In New York, there’s Broadway, off Broadway, and off-off Broadway. A similar hierarchy exists in the modern equity market, and it’s in the third category of way-off-exchange trading where today’s retail speculator is really going to work.
While there have been many examples of volume explosions in low-priced NYSE and Nasdaq stocks in the last few months, a whole other ecosystem of speculation exists outside the regulatory reach of these venues — and lately it’s been booming. Out past the broker-operated venues where Robinhood trades get executed, it’s lightly regulated quotation systems run by firms like OTC Markets, where more than 1 trillion shares in some of the riskiest companies changed hands last month.
In a world where all it takes for a company to go crazy is a celebrity tout or quasi-mention by Elon Musk tweets, it should be no surprise that penny stocks are back in vogue. Waves of buying are being fueled by newbie day-traders who have driven volume throughout the pandemic era, a group that has long shown a propensity for microcap stocks with very low price tags.
“When you see all this stuff coming out and all these people talking about penny stocks and pushing them higher, it’s got to make you wonder, where is the top? Is it too frothy? Is there too much exuberance out there?” said Ryan Nauman, market strategist at Informa Financial Intelligence’s Zephyr. “That’s my concern — the fear of missing out is driving stock prices.”
Examples of the enthusiasm on over-the-counter venues abound. On Wednesday almost 4 billion shares of Healthier Choices Management Corp., a $21 million company that trades for $0.0002 per share, changed hands. Electrical appliance company Service Team Inc., valued at $2.7 million with a stock price of $0.0003, saw 2 billion shares move. For comparison, fewer than 90 million shares of Apple moved, while volume on Tesla didn’t surpass 35 million.

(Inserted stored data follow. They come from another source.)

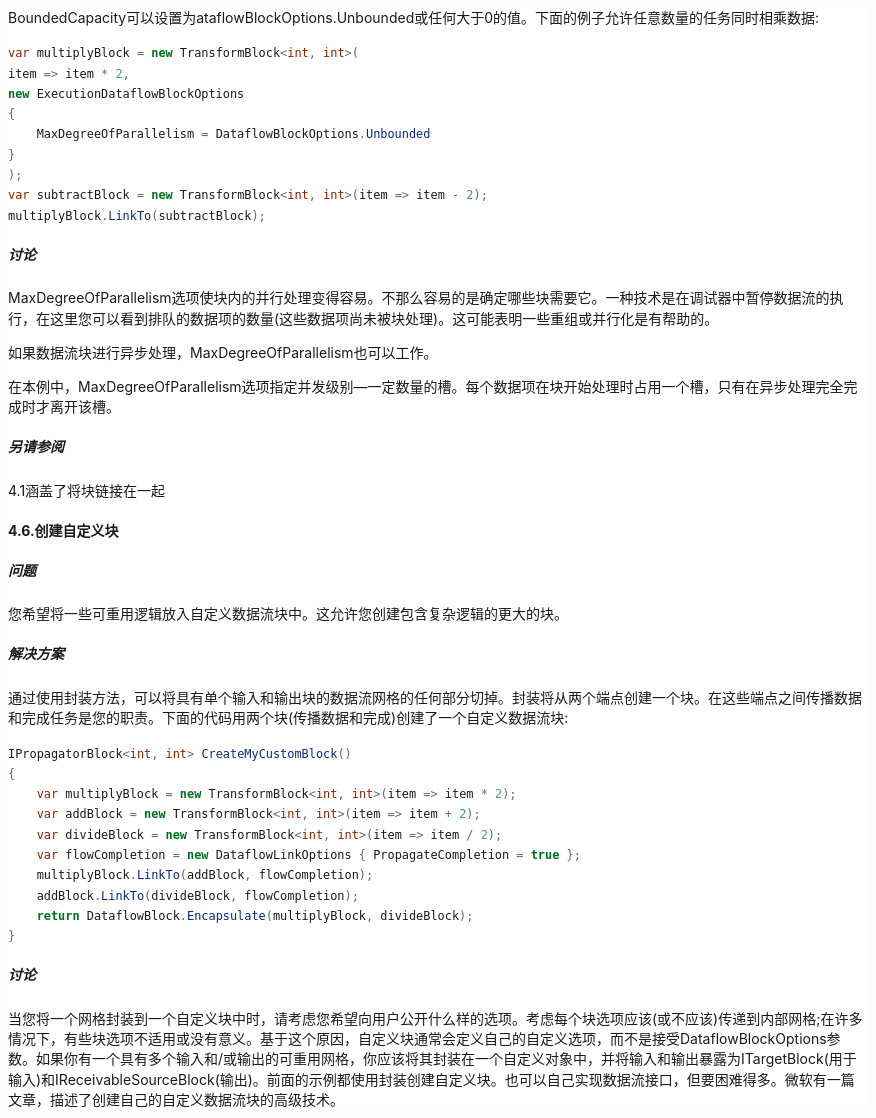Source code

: BoundedCapacity可以设置为ataflowBlockOptions.Unbounded或任何大于0的值。下面的例子允许任意数量的任务同时相乘数据:

```C#
var multiplyBlock = new TransformBlock<int, int>(
item => item * 2,
new ExecutionDataflowBlockOptions
{
	MaxDegreeOfParallelism = DataflowBlockOptions.Unbounded
}
);
var subtractBlock = new TransformBlock<int, int>(item => item - 2);
multiplyBlock.LinkTo(subtractBlock);
```

##### 讨论

MaxDegreeOfParallelism选项使块内的并行处理变得容易。不那么容易的是确定哪些块需要它。一种技术是在调试器中暂停数据流的执行，在这里您可以看到排队的数据项的数量(这些数据项尚未被块处理)。这可能表明一些重组或并行化是有帮助的。

如果数据流块进行异步处理，MaxDegreeOfParallelism也可以工作。

在本例中，MaxDegreeOfParallelism选项指定并发级别—一定数量的槽。每个数据项在块开始处理时占用一个槽，只有在异步处理完全完成时才离开该槽。

##### 另请参阅

 4.1涵盖了将块链接在一起

#### 4.6.创建自定义块

##### 问题

您希望将一些可重用逻辑放入自定义数据流块中。这允许您创建包含复杂逻辑的更大的块。

##### 解决方案

通过使用封装方法，可以将具有单个输入和输出块的数据流网格的任何部分切掉。封装将从两个端点创建一个块。在这些端点之间传播数据和完成任务是您的职责。下面的代码用两个块(传播数据和完成)创建了一个自定义数据流块:

```c#
IPropagatorBlock<int, int> CreateMyCustomBlock()
{
    var multiplyBlock = new TransformBlock<int, int>(item => item * 2);
    var addBlock = new TransformBlock<int, int>(item => item + 2);
    var divideBlock = new TransformBlock<int, int>(item => item / 2);
    var flowCompletion = new DataflowLinkOptions { PropagateCompletion = true };
    multiplyBlock.LinkTo(addBlock, flowCompletion);
    addBlock.LinkTo(divideBlock, flowCompletion);
    return DataflowBlock.Encapsulate(multiplyBlock, divideBlock);
}
```

##### 讨论

当您将一个网格封装到一个自定义块中时，请考虑您希望向用户公开什么样的选项。考虑每个块选项应该(或不应该)传递到内部网格;在许多情况下，有些块选项不适用或没有意义。基于这个原因，自定义块通常会定义自己的自定义选项，而不是接受DataflowBlockOptions参数。如果你有一个具有多个输入和/或输出的可重用网格，你应该将其封装在一个自定义对象中，并将输入和输出暴露为ITargetBlock<T>(用于输入)和IReceivableSourceBlock<T>(输出)。前面的示例都使用封装创建自定义块。也可以自己实现数据流接口，但要困难得多。微软有一篇文章，描述了创建自己的自定义数据流块的高级技术。
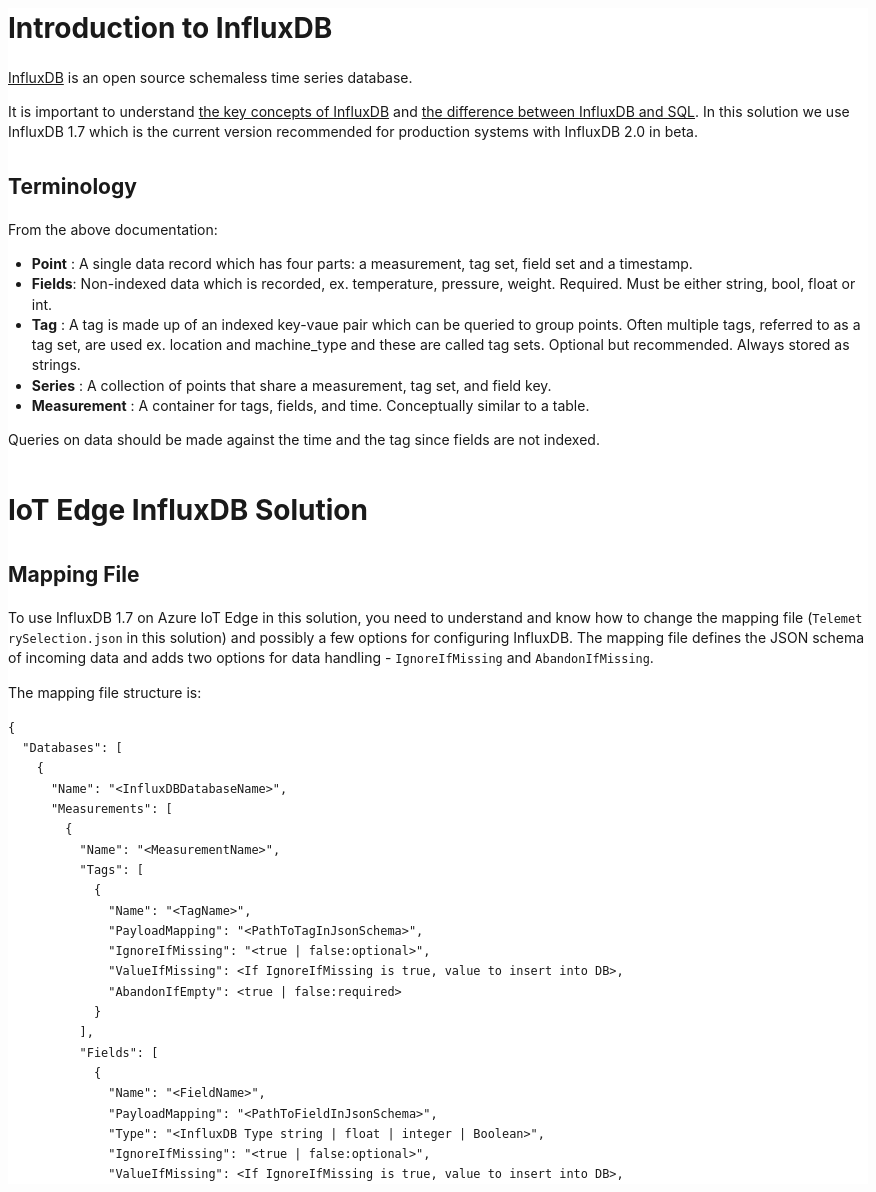 # Introduction to InfluxDB

[InfluxDB](https://docs.influxdata.com/influxdb/v1.7/) is an open source schemaless time series database.  

It is important to understand [the key concepts of InfluxDB](https://docs.influxdata.com/influxdb/v1.7/concepts/key_concepts/) and 
[the difference between InfluxDB and SQL](https://docs.influxdata.com/influxdb/v1.7/concepts/crosswalk/).
In this solution we use InfluxDB 1.7 which is the current version recommended for production systems with InfluxDB 2.0 in beta.

## Terminology

From the above documentation:

- **Point** : A single data record which has four parts: a measurement, tag set, field set and a timestamp.
- **Fields**: Non-indexed data which is recorded, ex. temperature, pressure, weight.  Required.  Must be either string, bool, float or int.
- **Tag** : A tag is made up of an indexed key-vaue pair which can be queried to group points.  Often multiple tags, referred to as a tag set, are used ex. location and machine_type and these are called tag sets.  Optional but recommended.  Always stored as strings.
- **Series** : A collection of points that share a measurement, tag set, and field key.
- **Measurement** : A container for tags, fields, and time.  Conceptually similar to a table.

Queries on data should be made against the time and the tag since fields are not indexed.

# IoT Edge InfluxDB Solution

## Mapping File

To use InfluxDB 1.7 on Azure IoT Edge in this solution, you need to understand and know how to change the mapping file (`TelemetrySelection.json` in this solution) and possibly a few options for configuring InfluxDB.  The mapping file defines the JSON schema of incoming data and adds two options for data handling - `IgnoreIfMissing` and `AbandonIfMissing`.

The mapping file structure is:

```
{
  "Databases": [
    {
      "Name": "<InfluxDBDatabaseName>",
      "Measurements": [
        {
          "Name": "<MeasurementName>",
          "Tags": [
            {
              "Name": "<TagName>",
              "PayloadMapping": "<PathToTagInJsonSchema>",
              "IgnoreIfMissing": "<true | false:optional>",
              "ValueIfMissing": <If IgnoreIfMissing is true, value to insert into DB>,
              "AbandonIfEmpty": <true | false:required>
            }
          ],
          "Fields": [
            {
              "Name": "<FieldName>",
              "PayloadMapping": "<PathToFieldInJsonSchema>",
              "Type": "<InfluxDB Type string | float | integer | Boolean>",
              "IgnoreIfMissing": "<true | false:optional>",
              "ValueIfMissing": <If IgnoreIfMissing is true, value to insert into DB>,
```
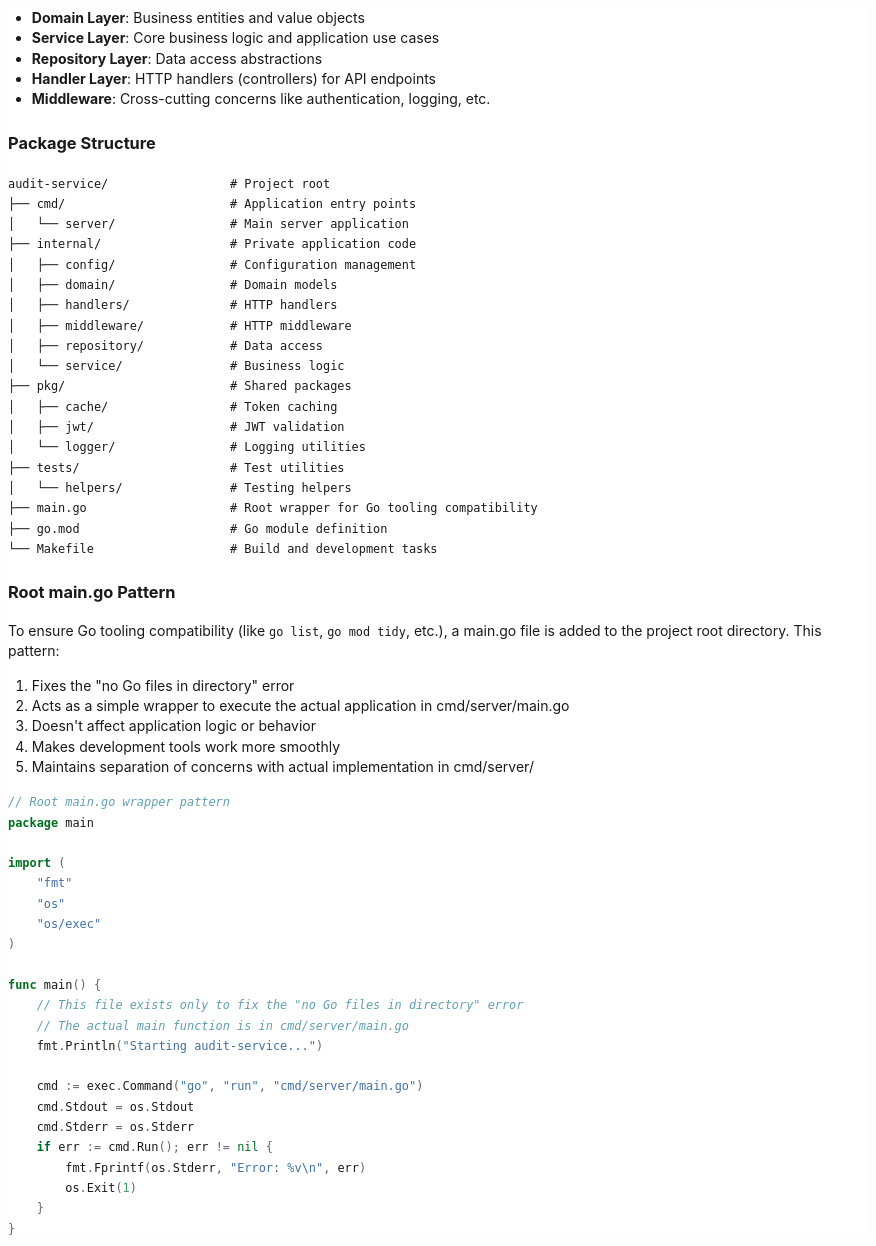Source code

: - **Domain Layer**: Business entities and value objects
- **Service Layer**: Core business logic and application use cases
- **Repository Layer**: Data access abstractions
- **Handler Layer**: HTTP handlers (controllers) for API endpoints
- **Middleware**: Cross-cutting concerns like authentication, logging, etc.

### Package Structure
```
audit-service/                 # Project root
├── cmd/                       # Application entry points
│   └── server/                # Main server application
├── internal/                  # Private application code
│   ├── config/                # Configuration management
│   ├── domain/                # Domain models
│   ├── handlers/              # HTTP handlers
│   ├── middleware/            # HTTP middleware
│   ├── repository/            # Data access
│   └── service/               # Business logic
├── pkg/                       # Shared packages
│   ├── cache/                 # Token caching
│   ├── jwt/                   # JWT validation
│   └── logger/                # Logging utilities
├── tests/                     # Test utilities
│   └── helpers/               # Testing helpers
├── main.go                    # Root wrapper for Go tooling compatibility
├── go.mod                     # Go module definition
└── Makefile                   # Build and development tasks
```

### Root main.go Pattern
To ensure Go tooling compatibility (like `go list`, `go mod tidy`, etc.), a main.go file is added to the project root directory. This pattern:

1. Fixes the "no Go files in directory" error
2. Acts as a simple wrapper to execute the actual application in cmd/server/main.go
3. Doesn't affect application logic or behavior
4. Makes development tools work more smoothly
5. Maintains separation of concerns with actual implementation in cmd/server/

```go
// Root main.go wrapper pattern
package main

import (
	"fmt"
	"os"
	"os/exec"
)

func main() {
	// This file exists only to fix the "no Go files in directory" error
	// The actual main function is in cmd/server/main.go
	fmt.Println("Starting audit-service...")
	
	cmd := exec.Command("go", "run", "cmd/server/main.go")
	cmd.Stdout = os.Stdout
	cmd.Stderr = os.Stderr
	if err := cmd.Run(); err != nil {
		fmt.Fprintf(os.Stderr, "Error: %v\n", err)
		os.Exit(1)
	}
}
```
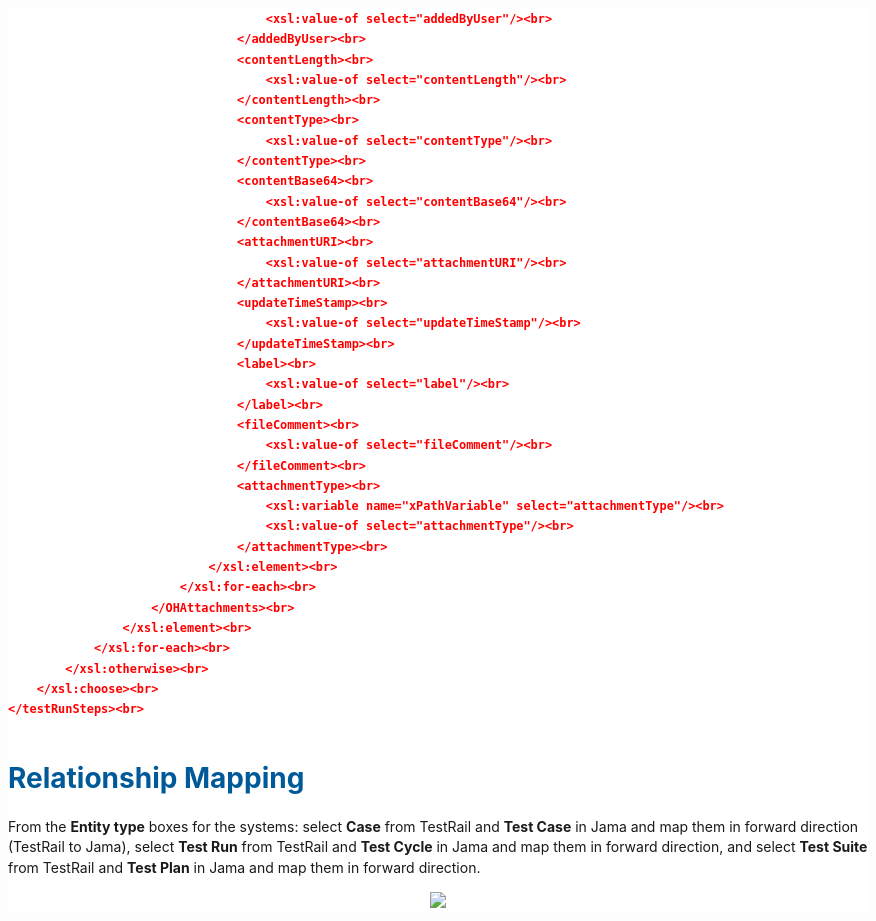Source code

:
 ```json
									<xsl:value-of select="addedByUser"/><br>
								</addedByUser><br>
								<contentLength><br>
									<xsl:value-of select="contentLength"/><br>
								</contentLength><br>
								<contentType><br>
									<xsl:value-of select="contentType"/><br>
								</contentType><br>
								<contentBase64><br>
									<xsl:value-of select="contentBase64"/><br>
								</contentBase64><br>
								<attachmentURI><br>
									<xsl:value-of select="attachmentURI"/><br>
								</attachmentURI><br>
								<updateTimeStamp><br>
									<xsl:value-of select="updateTimeStamp"/><br>
								</updateTimeStamp><br>
								<label><br>
									<xsl:value-of select="label"/><br>
								</label><br>
								<fileComment><br>
									<xsl:value-of select="fileComment"/><br>
								</fileComment><br>
								<attachmentType><br>
									<xsl:variable name="xPathVariable" select="attachmentType"/><br>
									<xsl:value-of select="attachmentType"/><br>
								</attachmentType><br>
							</xsl:element><br>
						</xsl:for-each><br>
					</OHAttachments><br>
				</xsl:element><br>
			</xsl:for-each><br>
		</xsl:otherwise><br>
	</xsl:choose><br>
</testRunSteps><br>

```

# <span style="color:#005999">Relationship Mapping</span>

From the **Entity type** boxes for the systems: select **Case** from TestRail and **Test Case** in Jama and map them in forward direction (TestRail to Jama), select **Test Run** from TestRail and **Test Cycle** in Jama and map them in forward direction, and select **Test Suite** from TestRail and **Test Plan** in Jama and map them in forward direction.  

<p align="center">
  <img src="../../assets/TR-Jama_Image_16b.png" width="1100"/>
</p>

Last year mom and pop dabbled in so-called reopening stocks like airlines and cruises, bought shares of bankrupt companies and poured into the option market. This is just their latest venture: stocks with prices so low and financial documentation so sparse that they don’t trade on classic stock exchanges. While it takes far less money to move such stocks, fascination with them is the latest iteration of day-trader exuberance, a trend many Wall Street veterans worry about.
“We’re seeing massive — record, even — activity in the most speculative vehicles that are allowed in the U.S.,” Sundial Capital Research President Jason Goepfert wrote to clients Wednesday. “Markets have proven time and again that when confidence is this high, we’re going to get spanked. It may take awhile, but it happens.”
Last month, low priced stocks that don’t trade on classic exchanges — often (confusingly) called “over-the-counter” securities — saw more than 1 trillion shares change hands, Finra data show. That’s the first time in a decade such activity happened off exchange, and for comparison, amounts to almost 50 times the volume traded among securities in the Nasdaq Composite Index, according to Sundial Capital Research.
Even among Nasdaq and NYSE-listed shares, the most actively traded stocks on Wednesday were again the tiniest companies. Take Castor Maritime Inc., a dry bulk shipping firm currently valued at 37 cents a share. It saw 499 million shares traded. Or Zomedica, where volume hit 488 million shares after almost reaching the billion mark a day earlier and surpassing it Monday.
Cromwell Coulson, the president of OTC Markets, says there’s a simple explanation for all the buying.
“It’s clearly a bull market,” he said. “I would be very careful. We’re definitely in a market where my cleaning lady is asking me ‘Do I like solar companies?’ Because she bought a solar company that’s a NASDAQ stock through Robinhood. And it’s tripled.”
Few firms illustrate the manic advance of penny-stocks better than Signal Advance Inc., a small medical firm in Texas that soared after Elon Musk urged in a tweet for his followers to “use Signal,” a messaging app . After an 885% rally in the middle of Monday’s trading session, Signal Advance briefly became a nearly billion-dollar firm, just hours after its market-cap was roughly $7 million. Shares closed above $38 on Monday after trading below $1 for most of the past six years.
Scott Knapp, chief market strategist of CUNA Mutual Group, says he sees plenty of hints that markets are exuberant, pointing to a hot IPO market, the emergence of SPACs, and Bitcoin’s rampage. Now, add to that the runup in shares of small public companies.
“On the list of the exuberance story is what’s happening in the micro-capitalization tiers,” Knapp said. “As it stands right now, markets are on performance enhancing drugs, in the form of expectations for more stimulus.”